“W.I.T.C.H. is an all-women Everything. It’s theater, revolution, magic, terror, joy, garlic flowers, spells. It’s an awareness that witches and gypsies were the original guerrillas and resistance fighters against oppression — particularly the oppression of women — down through the ages. Witches have always been women who dared to be: groovy, courageous, aggressive, intelligent, nonconformist, explorative, curious, independent, sexually liberated, revolutionary (This possibly explains why nine million of them have been burned.) Witches were the first Friendly Heads and Dealers, the first birth-control practitioners and abortionists, the first alchemists.
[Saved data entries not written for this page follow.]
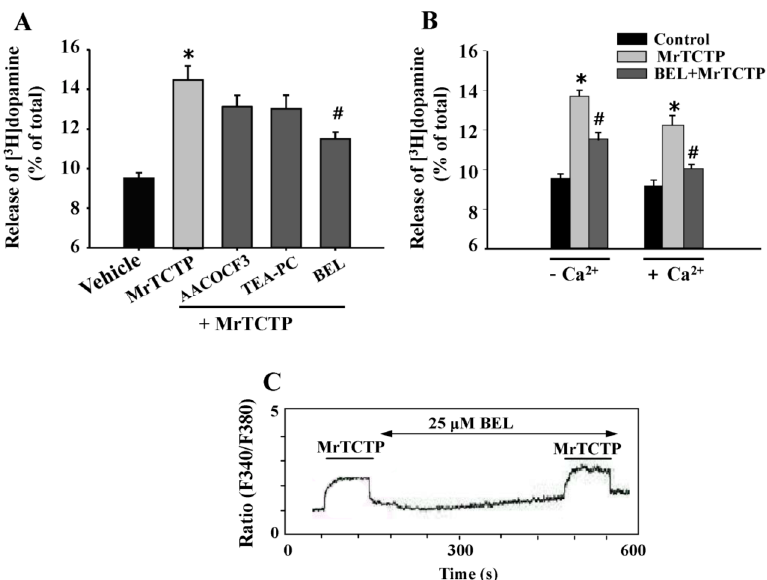
Figure 5. The effects of phospholipase A 2 (PLA 2 ) inhibitors on TCTP-induced dopamine release from PC12 cells. ( A , B ) PC12 cells were pre-incubated for 20 min at 37 °C with 25 µM AACOCF 3 , 10 µM TEA-PC, or 25 µM BEL, and then treated with 50 µg/mL MrTCTP for an additional 20 min in Ca 2+ -containing (+Ca 2+ ), or Ca 2+ -free ( − Ca 2+ ) buffer. The amount of [ 3 H]dopamine released into the culture supernatant was measured. * p < 0.05 relative to control release; # p < 0.05 relative to MrTCTP-treated release; ( C ) the fluorescence experiments were carried out at room temperature in the Ca 2+ (2 mM CaCl 2 )-containing buffer. PC12 cells were loaded with 5 µM Fura-2-AM for 30 min and then washed multiple times. The cells were pretreated with 25 µM BEL for 5 min, and then exposed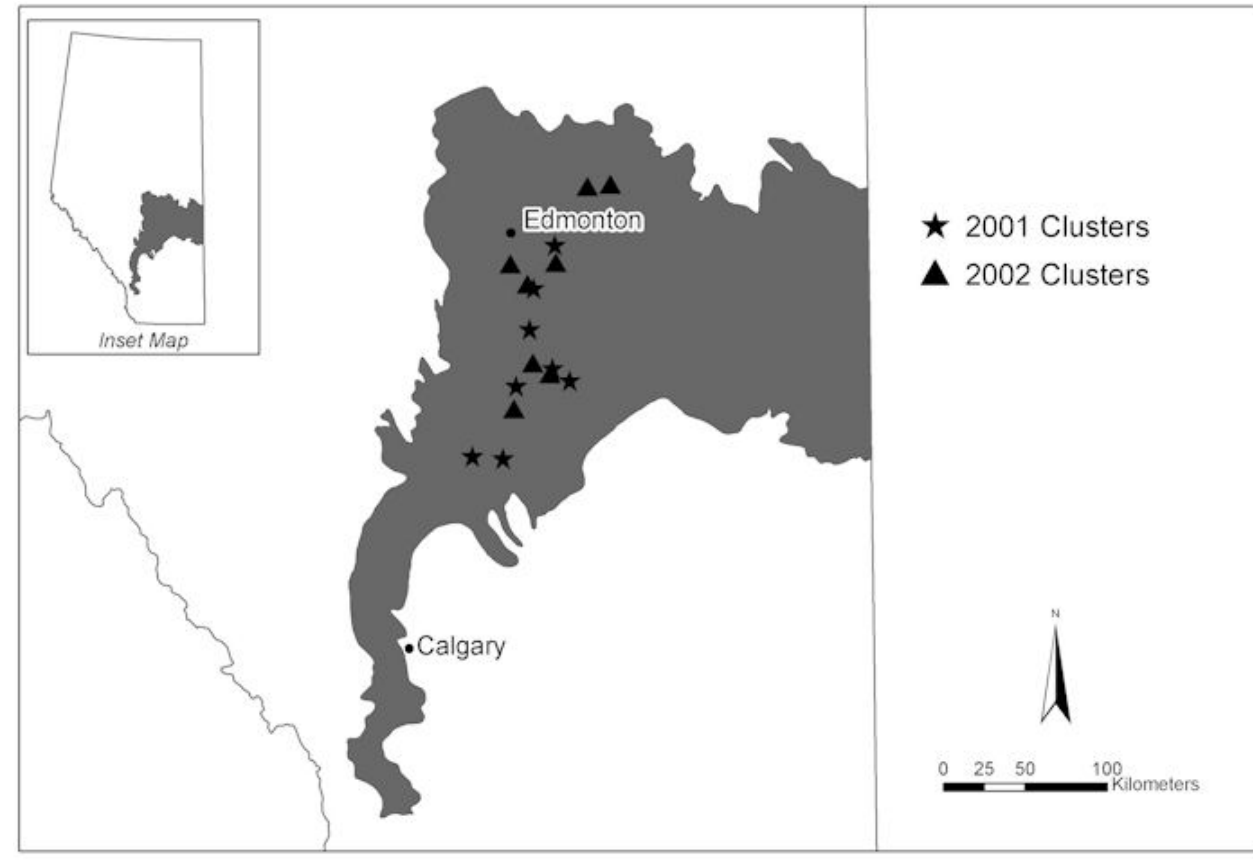
Fig. 1 . Location of study sites in the western Aspen Parkland of Alberta, Canada, 2001–2002. A cluster consisted of a grouping of each of the six treatment types based on grazing intensity (heavy, moderate, and low/idle) and grass type (native/naturalized and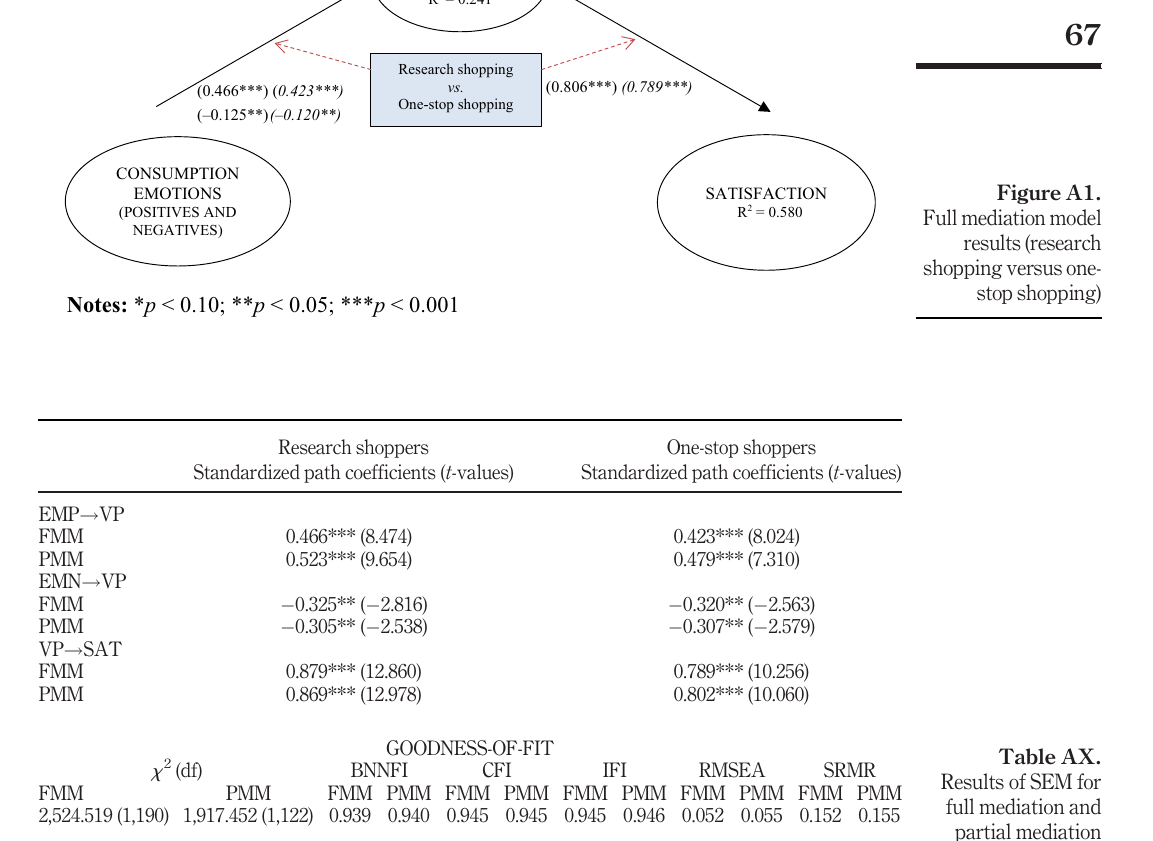
Table AX. Results of SEM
They bowed to no man, being the living remnants of the oldest culture of all — one in which men and women were equal sharers in a truly cooperative society, before the death-dealing sexual, economic, and spiritual repression of the Imperialist Phallic Society took over and began to destroy nature and human society.”
– Excerpt from the W.I.T.C.H.* manifesto written in 1968
Katherine Bradford (b. 1942, New York, NY)
Julie Curtiss (b. 1982, Paris, France)
Jessie Homer French (b. 1940, New York, NY)
Cy Gavin (b. 1985, Pittsburgh, PA)
Anna Glantz (b.1989, Concord, MA)
Sanam Khatibi (b. 1979, Tehran, Iran)
Rainen Knecht (b. 1982, Gig Harbor, WA)
Lazaros (b. 1984, Salt Lake City, UT)
Nicky Lesser (b. 1988, Los Angeles, CA)
Ana Mendieta (b. 1948, Havana, Cuba)
Walter Price (b. 1989, Macon, GA)
Anna Sew Hoy (b. 1976, Auckland, New Zealand)
Marianne Vitale (b. 1973, East Rockaway, NY)
* Brazenly anarchist, anti-hierarchal, and wildly playful, W.I.T.C.H. was a female-led collective, including members of all genders, that engaged in political and surrealist protest actions in the late 1960s – 70s. Although poorly documented and understudied, the group was principally associated with the Women’s Liberation Movement and its acronym would change according to the group’s needs. It was also one of the first collectives to link the international history of witchcraft (worldwide traditions include Vodun of West Africa, Vodou of the Caribbean, Santería of Cuba, Santa Muerte of Mexico, Hoodoo of the Southern U.S., Shamanism of Asia, Stregheria of Italy, Wicca of England and much more) to political activism and the relentless fight for civil rights. This history, powered by female leadership, craft, and medicine, can be traced as far back as 2nd Century writings on Hecate: the Hellenic goddess of light, entrance-ways, knowledge of herbs and poisonous plants, magic and moons.